(Web page edit records)
== Segment start ==

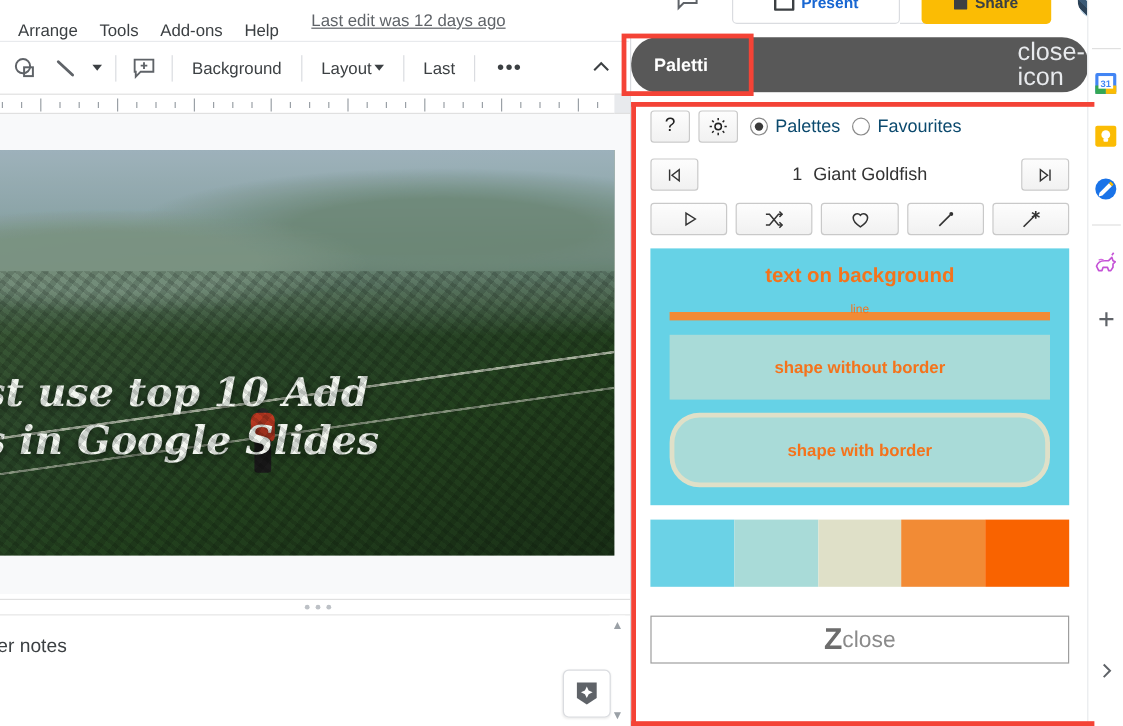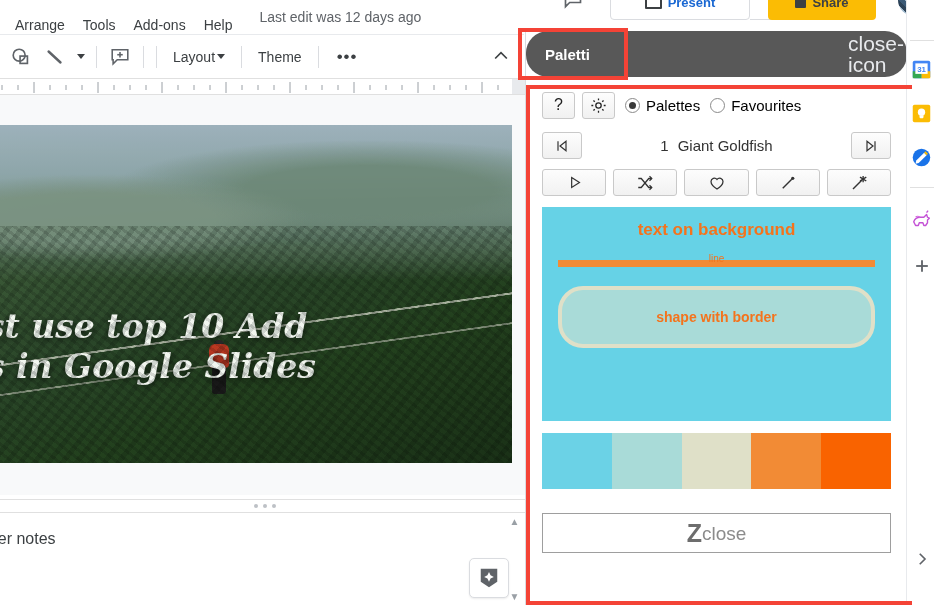"Last edit was 12 days" .lastedit { text-decoration: none -> underline }
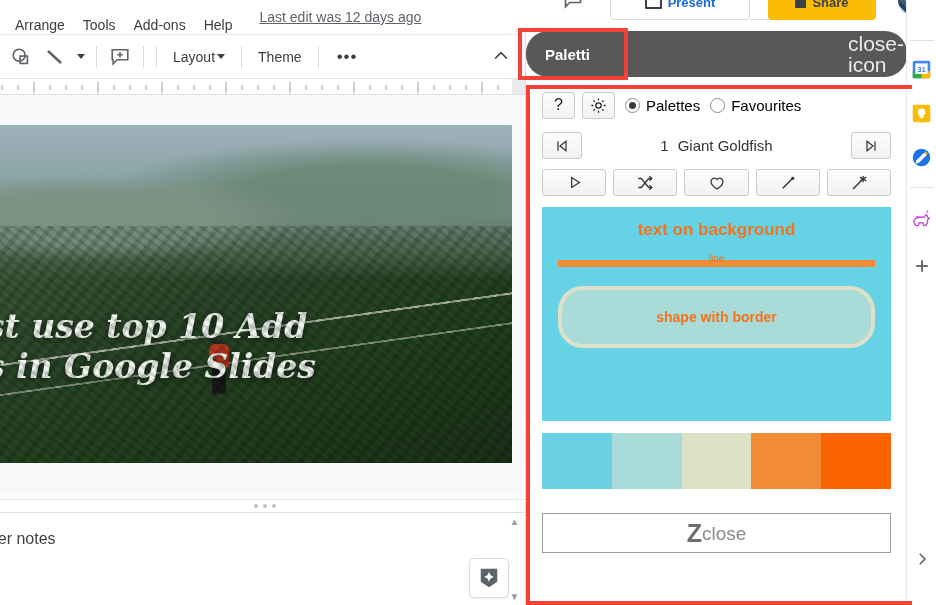"Background" div.tb-text { html: none -> <div>Background</div> }
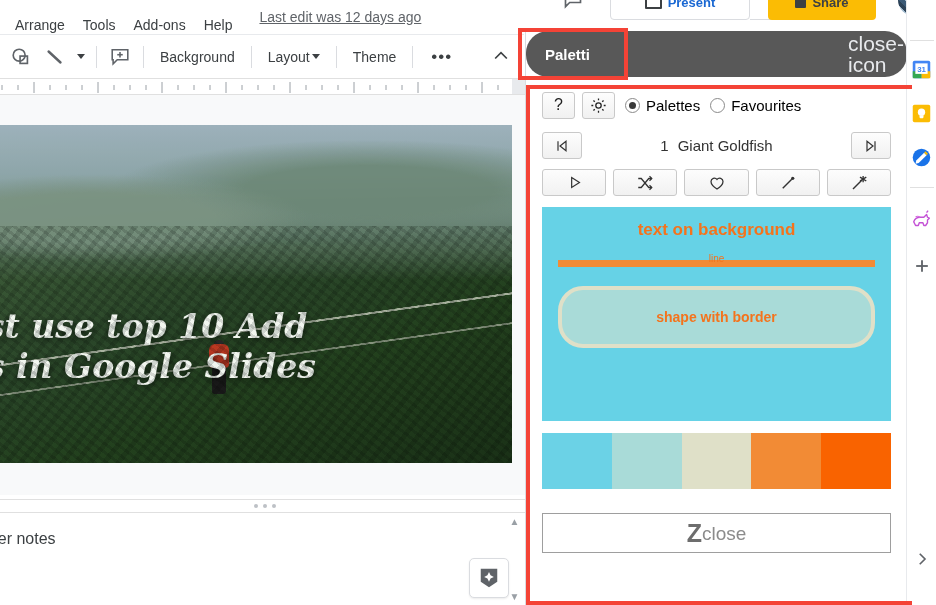"Theme" div.tb-text { text: Theme -> Last }
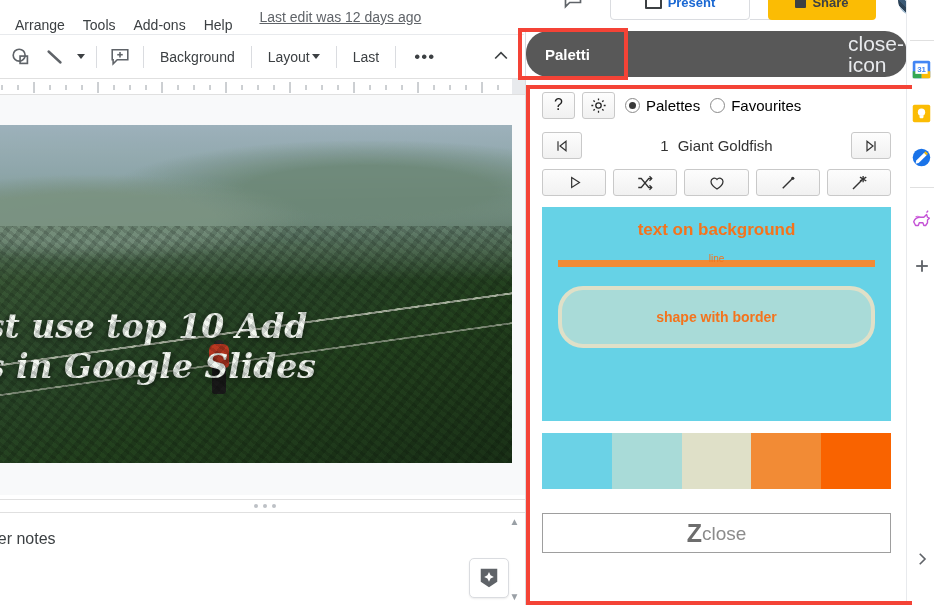"Palettes" .radio-lbl { color: #000000 -> #0c4a6e }
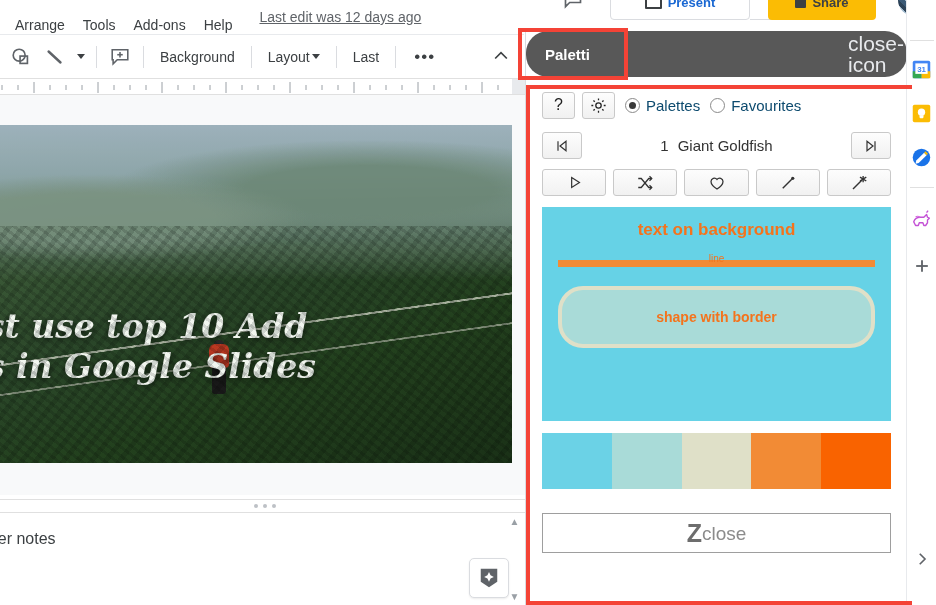"shape without border" div.pv-shape { html: none -> <div>shape without border</div> }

== Segment end ==

• _ABOUT THIS EXERCISE_: Reproduce the data exactly, please, and omit its pictures.

• _SOLUTION FOR THIS TASK_:
"Last edit was 12 days" .lastedit { text-decoration: none -> underline }
"Background" div.tb-text { html: none -> <div>Background</div> }
"Theme" div.tb-text { text: Theme -> Last }
"Palettes" .radio-lbl { color: #000000 -> #0c4a6e }
"shape without border" div.pv-shape { html: none -> <div>shape without border</div> }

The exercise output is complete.